Senator Feinstein, who stated that she favored parity between all music services that pay a royalty, suggested that this same royalty structure should be applied to small webcasters who, under current settlement agreements, can pay almost 30 times the amount that a small broadcaster with the same revenues would pay under this bill – and those settlements were an improvement on the royalties that would have been paid under the decision of the Copyright Royalty Board. Senator Feinstein stated that "the parties" were working on an agreement that would amend the bill to extend these rates to small webcasters.
While we have written much about the battle over the broadcast performance royalty (or the "performance tax" as broadcasters call it) – whether broadcasters will have to pay artists and record labels for the right to play their music on the air – we have not written much about another looming issue with the royalties that broadcasters must pay to play music on their stations. While broadcasters are very familiar with the ASCAP and BMI royalties, they may not be fully aware that there is a looming dispute over the amount that broadcasters will pay to these organizations in the near future. At a panel that I moderated at the NAB Radio Show, Bill Velez, the head of the Radio Music Licensing Committee, talked about the current negotiations for the renewal of the royalty agreements between radio stations and these two Performing Rights Organizations ("PROs"). Both of the current agreements expire at the end of this year, and the RMLC is in the process of trying to negotiate new agreements. However, because many broadcasters feel that the current deals charge more for these music rights than is justified in the current economic environment, while the PROs are reluctant to decrease the royalties that the composers they represent currently receive, the differing perceptions of the value of these rights could lead to litigation over the amount that should be paid by broadcasters for the use of this music.

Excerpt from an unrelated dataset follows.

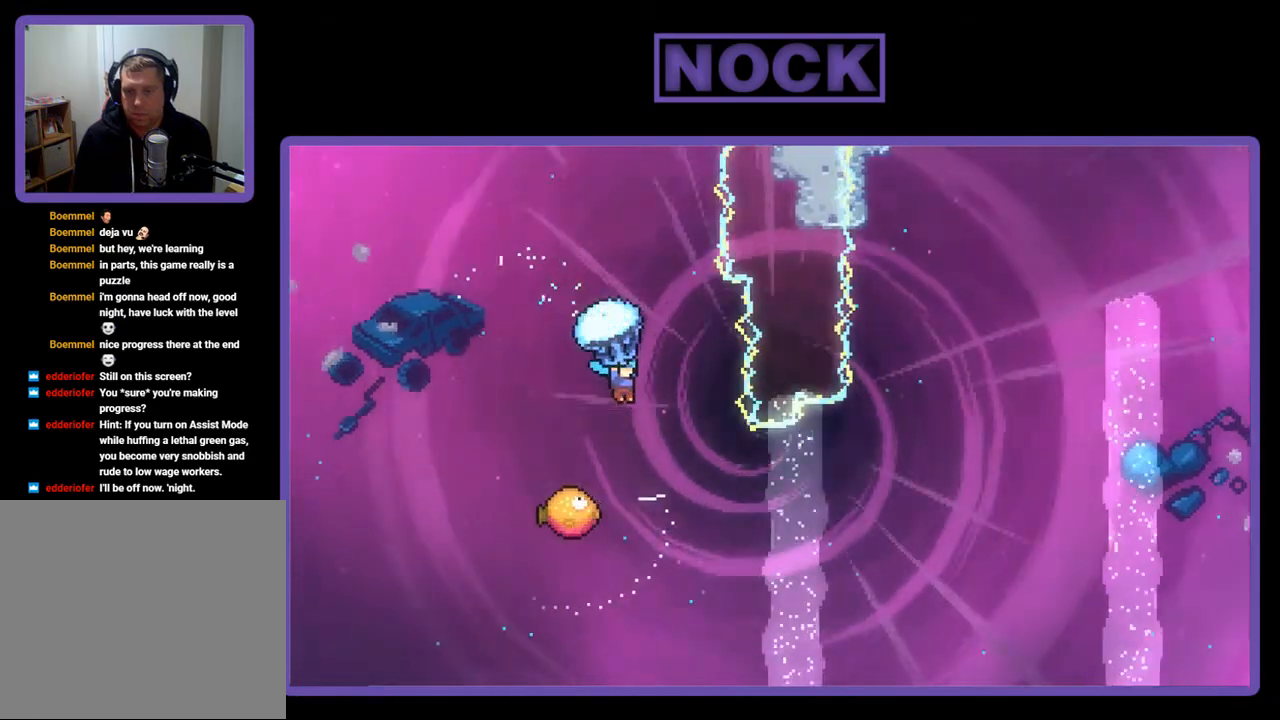
{"buttons": ["DPAD_LEFT"], "right_stick": "center", "events": [[67, "DPAD_RIGHT", "up"], [100, "R2", "up"], [300, "DPAD_LEFT", "down"]]}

First, it is important to understand what rights ASCAP and BMI are providing. These organizations, along with SESAC (about which we have written here), provide the copyright license for the "public performance" of the "musical work" or the composition, the words and musical notes to a song. This is in contrast to the rights to the sound recording (the song as performed and recorded by a specific artist), which is licensed by SoundExchange. Webcasters have to pay ASCAP and BMI for the use of the composition, as well as paying SoundExchange for the use of the sound recording when streaming music on the Internet. Broadcasters only have the obligation to pay ASCAP,BMI and SESAC for the composition in connection with their over the air broadcasts but do not, under the current law (unless the broadcast performance royalty is passed), have to pay SoundExchange. Because the current ASCAP and BMI royalties have been in place for several years, most broadcasters probably don’t think much about them, but they may have to in the near future.